Data from the U.S. Commodity Futures Trading Commission released on Friday showed that currency speculators increased their bets on the yen in the week ending Aug. 30, but had cut their long U.S. dollar bets to an 8-week low.

The dollar index, which measures the greenback against a basket of six major currencies .DXY, stood at 95.660, managing to stay above a one-week low of 95.189 set on Friday just after the U.S. payrolls data.

Nonfarm payrolls rose by 151,000 jobs last month, below the 180,000 jobs that economists had expected.

“While the headline figure was weak, the data did not completely rule out the possibility of a rate hike in September,” said Masashi Murata, senior currency strategist at Brown Brothers Harriman in Tokyo.
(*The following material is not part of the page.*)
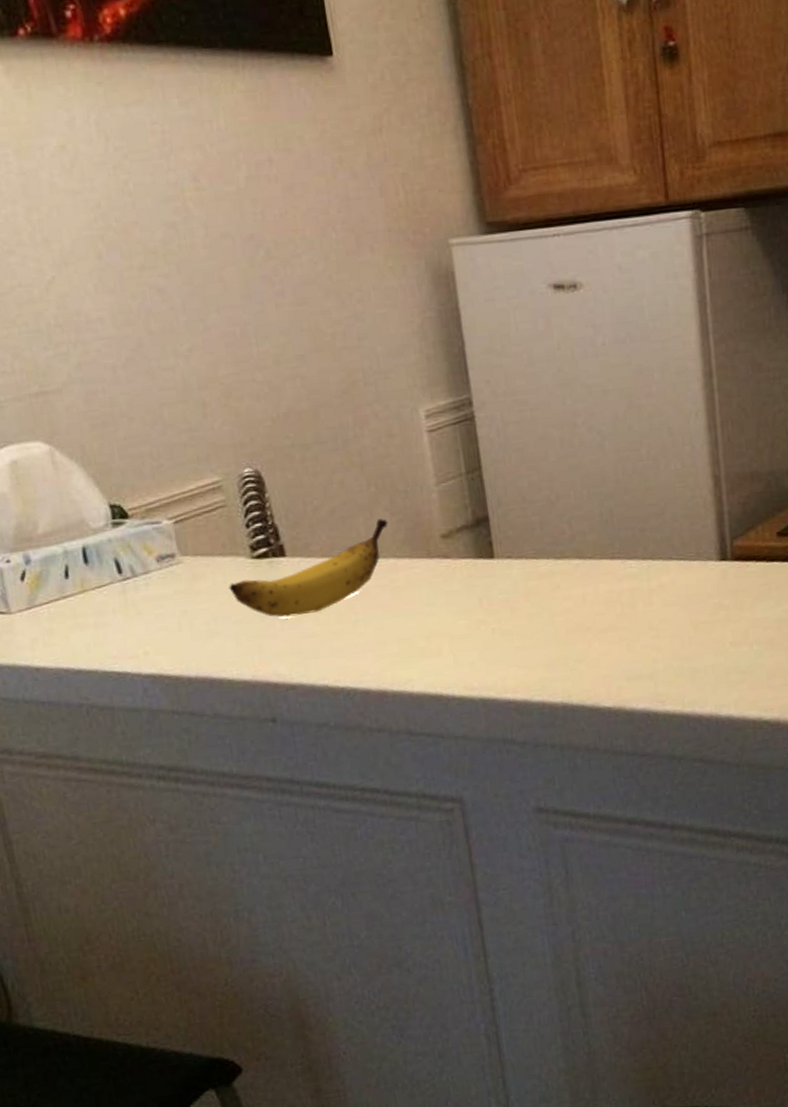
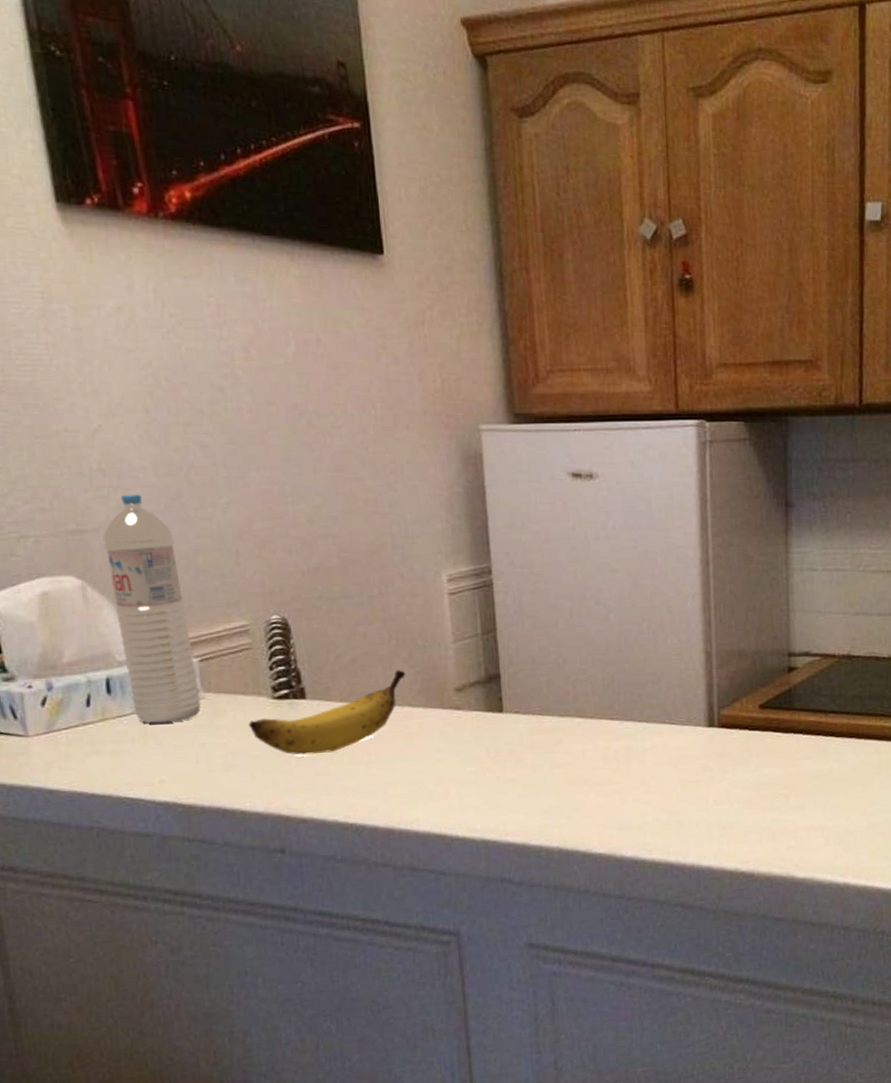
water bottle: none [66,348,180,593] -> present [102,494,201,724]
Markets are now pricing in just over a 1 in 5 chance that U.S. rates will be incresed in September, and a just over 50 percent chance that they will be hiked by the end of the year – down from around a 55 percent chance priced in last week before the jobs data, according to CME FedWatch.

The euro EUR= edged up 0.1 percent to $1.1172, not far from last Wednesday’s three-week low of $1.1123.